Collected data
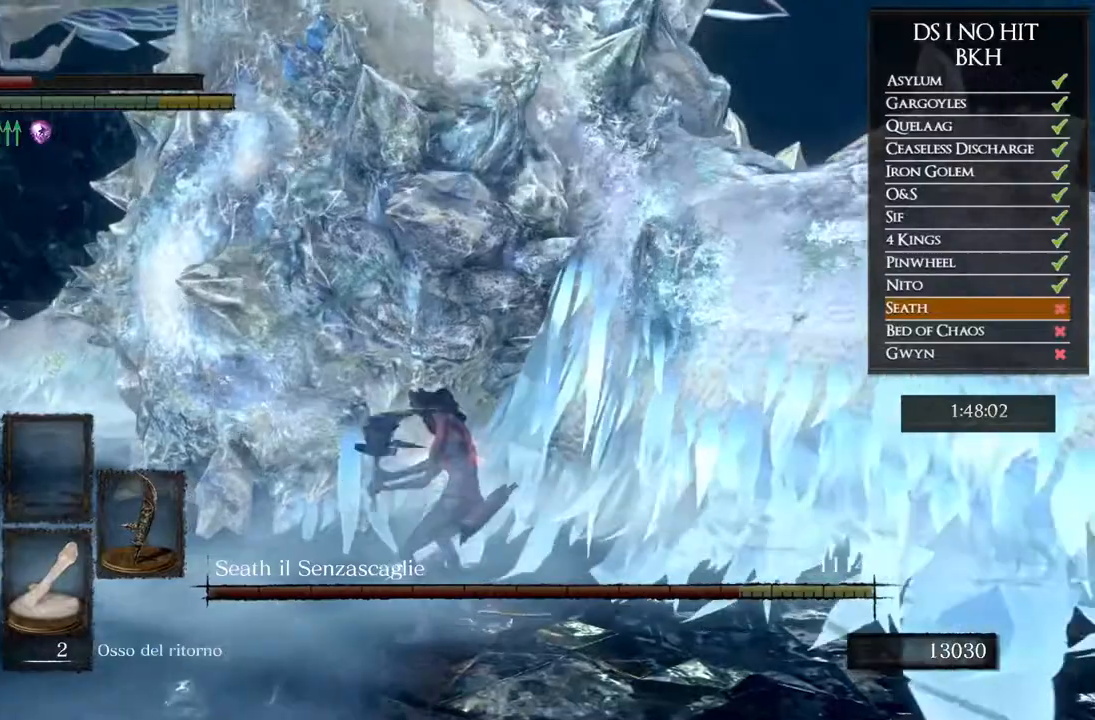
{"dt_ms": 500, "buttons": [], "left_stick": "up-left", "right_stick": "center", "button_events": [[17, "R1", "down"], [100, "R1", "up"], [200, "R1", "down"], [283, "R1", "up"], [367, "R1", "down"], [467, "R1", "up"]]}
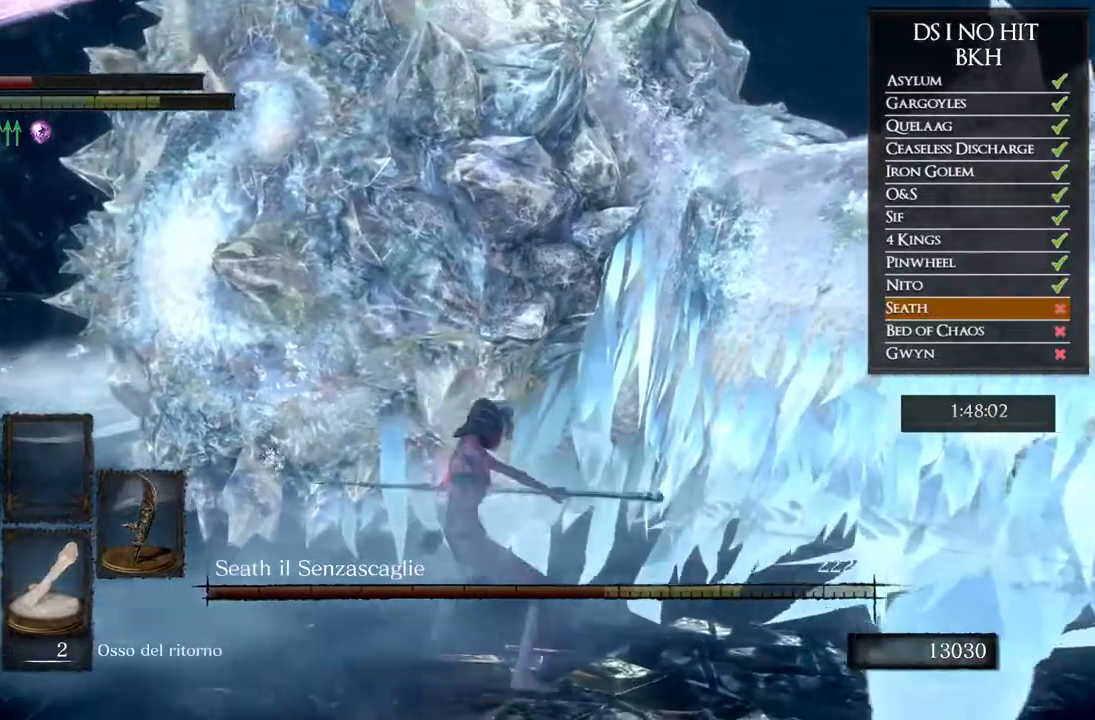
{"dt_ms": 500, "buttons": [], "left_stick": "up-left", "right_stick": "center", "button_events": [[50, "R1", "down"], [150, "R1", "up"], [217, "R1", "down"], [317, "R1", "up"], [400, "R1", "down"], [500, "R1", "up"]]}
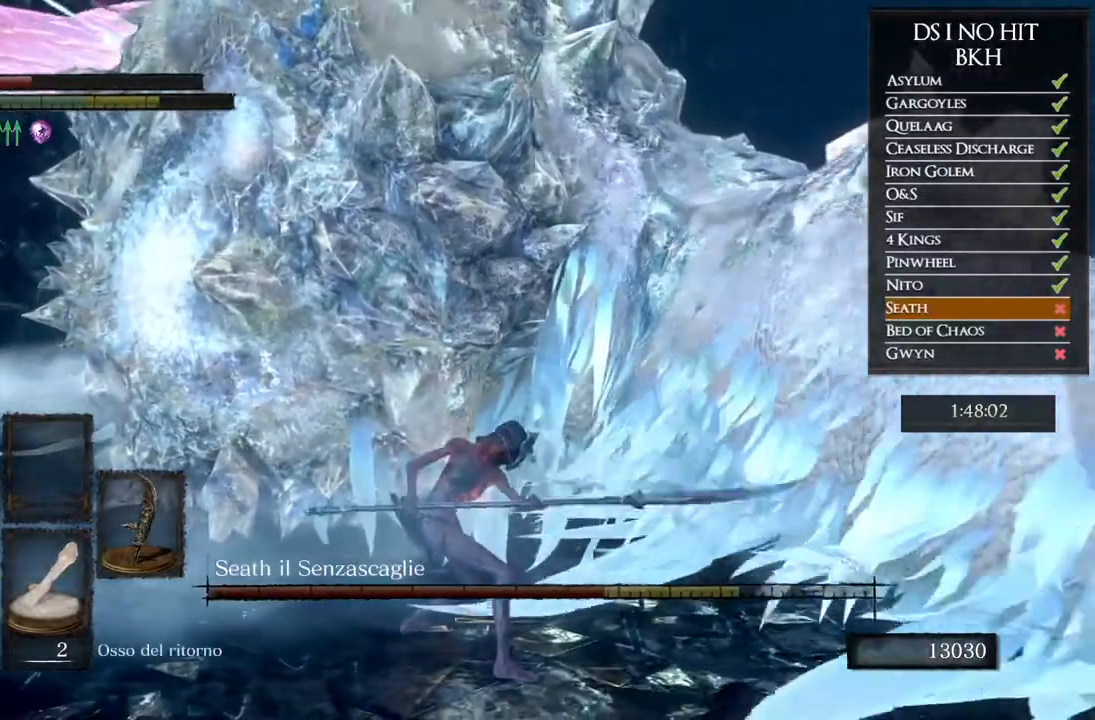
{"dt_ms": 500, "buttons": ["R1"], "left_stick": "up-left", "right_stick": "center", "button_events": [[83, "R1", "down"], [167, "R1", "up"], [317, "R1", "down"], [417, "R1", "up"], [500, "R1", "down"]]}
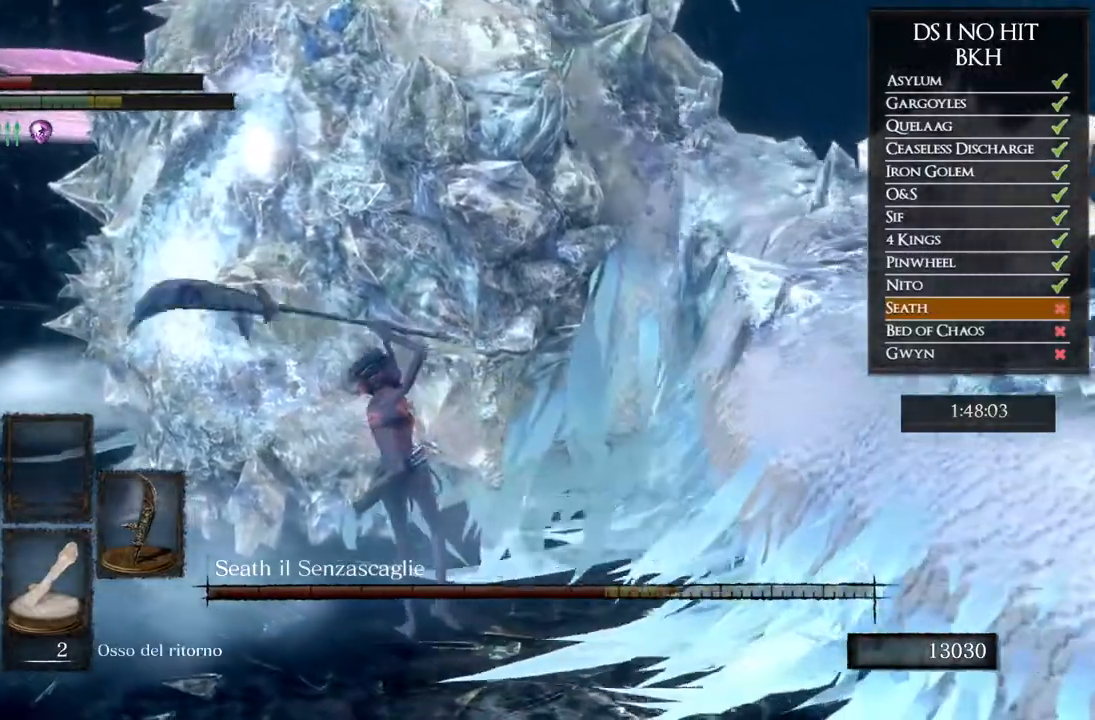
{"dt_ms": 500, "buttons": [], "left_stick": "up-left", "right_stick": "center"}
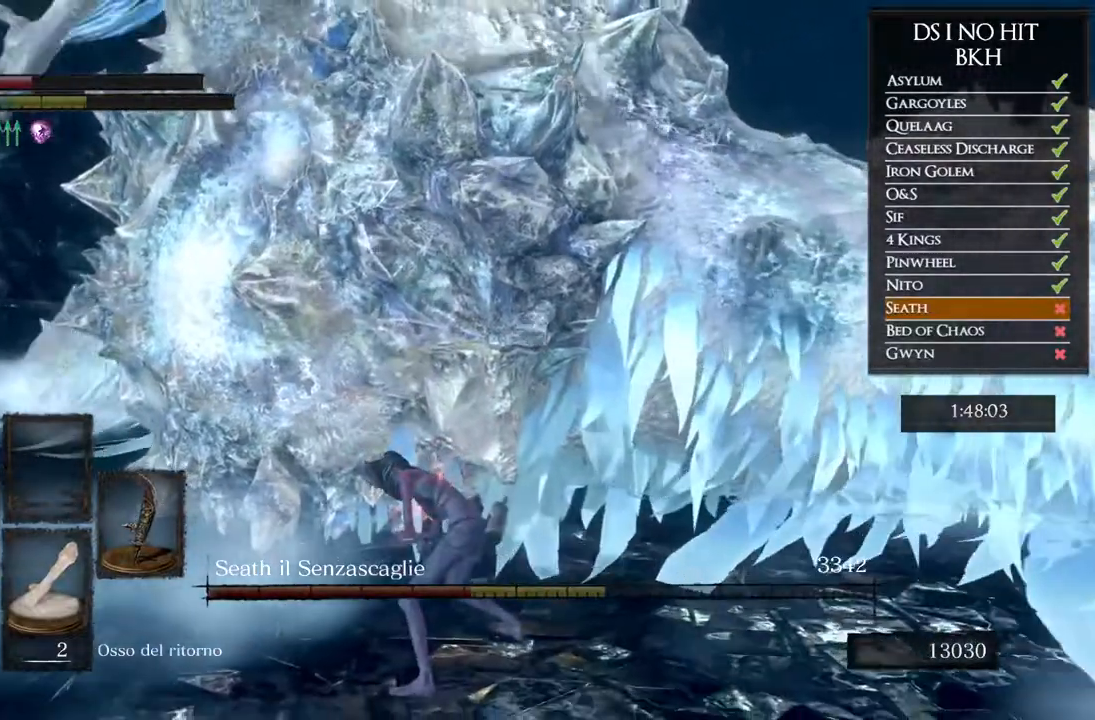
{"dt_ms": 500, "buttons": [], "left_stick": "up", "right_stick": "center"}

### Brief:
Copy here each line of the preceding records with "down" in it.

### Solution for this exercise:
{"dt_ms": 500, "buttons": [], "left_stick": "up-left", "right_stick": "center", "button_events": [[17, "R1", "down"], [100, "R1", "up"], [200, "R1", "down"], [283, "R1", "up"], [367, "R1", "down"], [467, "R1", "up"]]}
{"dt_ms": 500, "buttons": [], "left_stick": "up-left", "right_stick": "center", "button_events": [[50, "R1", "down"], [150, "R1", "up"], [217, "R1", "down"], [317, "R1", "up"], [400, "R1", "down"], [500, "R1", "up"]]}
{"dt_ms": 500, "buttons": ["R1"], "left_stick": "up-left", "right_stick": "center", "button_events": [[83, "R1", "down"], [167, "R1", "up"], [317, "R1", "down"], [417, "R1", "up"], [500, "R1", "down"]]}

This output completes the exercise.